HIV

The nucleoside derivatives found in Cordyceps sinensis, including cordycepin (3’-deoxyadenosine), are reverse transcriptase inhibitors of the type now being used to treat HIV and in vitro studies confirm them to be effective in inhibiting HIV replication1-3. The proteoglycans PSK and PSP from C. versicolor have also been shown to be capable of inhibiting both HIV-1 reverse transcriptase and protease, two key enzymes in the life cycle of HIV4-6, as have triterpenes from Ganoderma lucidum, which also inhibit NF-kappaB expression and viral binding7,8. In addition there is in-vitro evidence that betulinic acid analogs (present in I. obliquus) disrupt HIV fusion to the cell membrane in a post-binding step through interaction with the viral glycoprotein gp41 as well as disrupting assembly and budding of the HIV-1 virus9,10.
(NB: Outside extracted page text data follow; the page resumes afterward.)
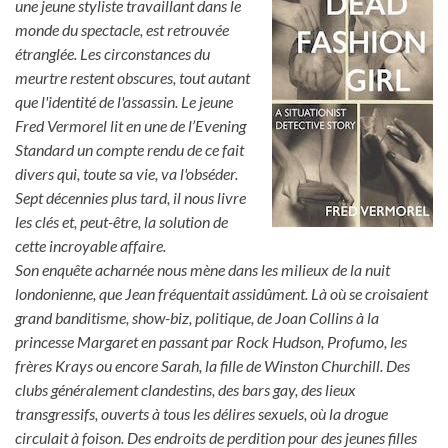
une jeune styliste travaillant dans le
monde du spectacle, est retrouvée
étranglée. Les circonstances du
meurtre restent obscures, tout autant
que l'identité de l'assassin. Le jeune
Fred Vermorel lit en une de l’Evening
Standard un compte rendu de ce fait
divers qui, toute sa vie, va l'obséder.
Sept décennies plus tard, il nous livre
les clés et, peut-être, la solution de
cette incroyable affaire.
Son enquête acharnée nous mène dans les milieux de la nuit
londonienne, que Jean fréquentait assidûment. Là où se croisaient
grand banditisme, show-biz, politique, de Joan Collins à la
princesse Margaret en passant par Rock Hudson, Profumo, les
frères Krays ou encore Sarah, la fille de Winston Churchill. Des
clubs généralement clandestins, des bars gay, des lieux
transgressifs, ouverts à tous les délires sexuels, où la drogue
circulait à foison. Des endroits de perdition pour des jeunes filles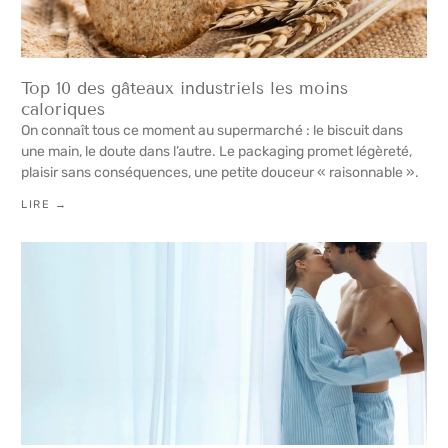
Top 10 des gâteaux industriels les moins
caloriques
On connaît tous ce moment au supermarché : le biscuit dans
une main, le doute dans l’autre. Le packaging promet légèreté,
plaisir sans conséquences, une petite douceur « raisonnable ».
LIRE →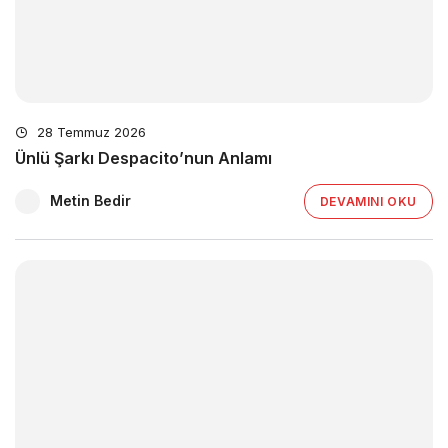
28 Temmuz 2026
Ünlü Şarkı Despacito’nun Anlamı
Metin Bedir
DEVAMINI OKU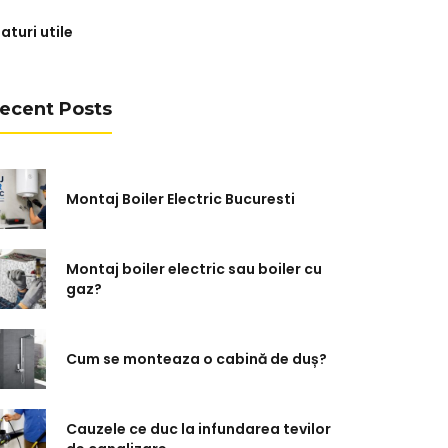
aturi utile
ecent Posts
Montaj Boiler Electric Bucuresti
Montaj boiler electric sau boiler cu
gaz?
Cum se monteaza o cabină de duș?
Cauzele ce duc la infundarea tevilor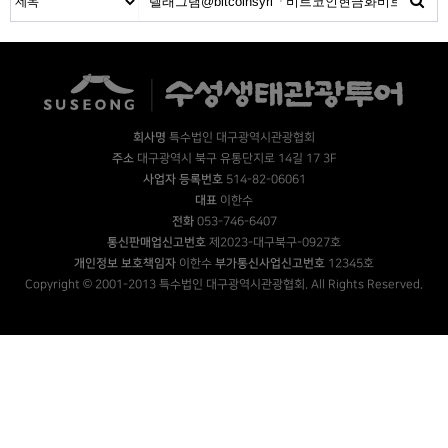
회사명
특수법인 대구광역시관광협회
주소
대구광역시 북구 유통단지로 14길 17 3F
사업자 등록번호
514-82-06061
대표
이한수
전화
053-746-6407
통신판매업신고번호
제2023-대구북구-0927호
개인정보 보호책임자
이한수
부가통신사업신고번호
12345호
Copyright © 2001-2013 특수법인 대구광역시관광협회. All Rights Reserved.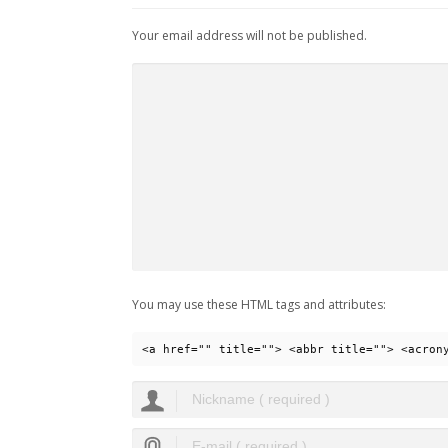
Your email address will not be published.
You may use these HTML tags and attributes:
<a href="" title=""> <abbr title=""> <acron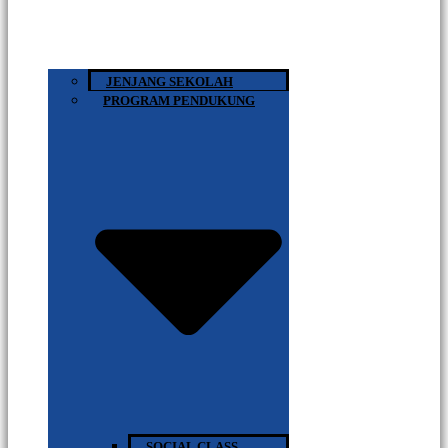
JENJANG SEKOLAH
PROGRAM PENDUKUNG
SOCIAL CLASS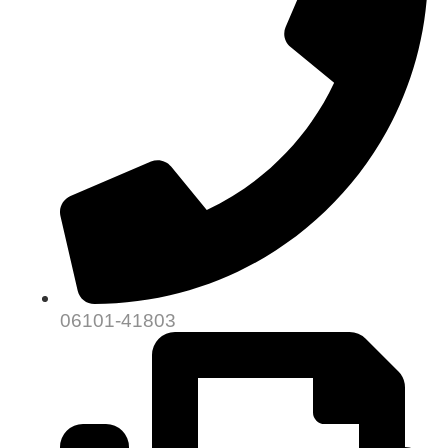
06101-41803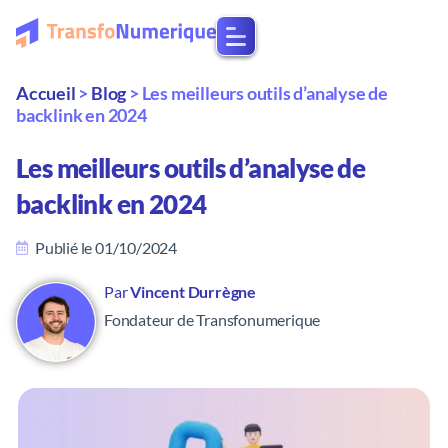
Accueil
>
Blog
>
Les meilleurs outils d’analyse de
backlink en 2024
Les meilleurs outils d’analyse de
backlink en 2024
Publié le
01/10/2024
Par
Vincent Durrègne
Fondateur de Transfonumerique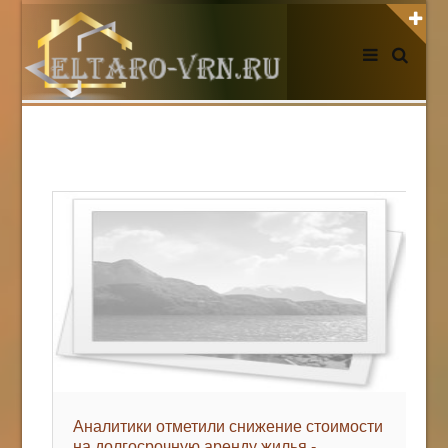
АВТОРИЗАЦИЯ НА САЙТЕ
Чужой компьютер
Забыли пароль?
Регистрация
НОВОСТИ СЕГОДНЯ
Аналитики отметили снижение стоимости
на долгосрочную аренду жилья -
Coriolus biomass supplementation (3g/day) given as part of traditional Chinese medicine treatment for patients with HIV produced improvements in CD4 count and reductions in viral load as well as fading of the Kaposi’s sarcoma (caused by human herpes virus 8) in AIDS patients11,12.

1. Emerging antiviral drugs from medicinal mushrooms. Pirano F.F. Int J Med Mushr. 2006;8(2):20
2. Phosphorothioate and cordycepin analogues of 2’, 5’- oligoadenylate: Inhibition of human immunodeficiency virus type 1 reverse transcriptase and infection in vitro. We Robinson Jr et al. Proc Natl Acad Sci USA. 1989;86:7191-7194
3. Synthesis, characterization, and biological activity of monomeric and trimeric cordycepin-cholesterol conjugates and inhibition of HIV-1 replication. Wasner M, Henderson E.E, Suhadolnik R.J, Pfleiderer W. Helvetica Chimica Acta. 1994;77:1757-1761.
4. Polysaccharopeptide from the Turkey tail fungus Trametes versicolor (L.:Fr.) Pilát inhibits human immunodeficiency virus type 1 reverse Transciptase and Protease. Ng T.B, Wang H.X, Wan D.C.C. Int J Med Mushr. 2006;8(1):40
5. Polysaccharopeptide from Coriolus versicolor has potential for use against human immunodeficiency virus type 1 infection. Collins R.A, Ng T.B. Life Sci. 1997;60(25):PL383- 7.
6. A biological response modifier, PSK, inhibits reverse transcriptase in vitro. Hirose K, Hakozaki M, Kakuchi J, Matsunaga K, Yoshikumi C, Takahashi M, Tochikura T.S, Yamamoto N. Biochem Biophys Res Commun. 1987;149(2):562-7.
7. Anti-HIV-1 and anti-HIV-1-protease substances from Ganoderma lucidum. el-Mekkawy S, Meselhy M.R, Nakamura N, Tezuka Y, Hattori M, Kakiuchi N, Shimotohno K, Kawahata T, Otake T. Phytochemistry. 1998;49(6):1651- 7.
8. Triterpenes from the spores of Ganoderma lucidum and their inhibitory activity against HIV-1 protease. Min B.S, Nakamura N, Miyashiro H, Bae K.W, Hattori M. Chem Pharm Bull (Tokyo). 1998;46(10):1607-12.
9. Chemistry, biological activity, and chemotherapeutic potential of betulinic acid for the prevention and treatment of cancer and HIV infection. Cichewicz R.H, Kouzi S.A. Med Res Rev. 2004;24(1):90-114.
10. Betulinic acid derivatives as human immunodeficiency virus type 2 (HIV-2) inhibitors. Dang Z, Lai W, Qian K, Ho P, Lee K.H, Chen C.H, Huang L. J Med Chem. 2009;52(23):7887- 91.
11. The effectiveness of Coriolus versicolor supplementation in the treatment of Kaposi sarcoma in HIV+Patients. Tindall J, Clegg E. Presented at the 10th International Congress of Mucosal Immunology in Amsterdam, June 28th – July 1st, 1999.
12. The clinical use of Coriolus versicolor supplementation in HIV+ patients and the impact on CD4 count and viral load. Pfeiffer M. Presented at the III International Symposium on Mushroom Nutrition in Milan on Saturday, March 10th, 2001.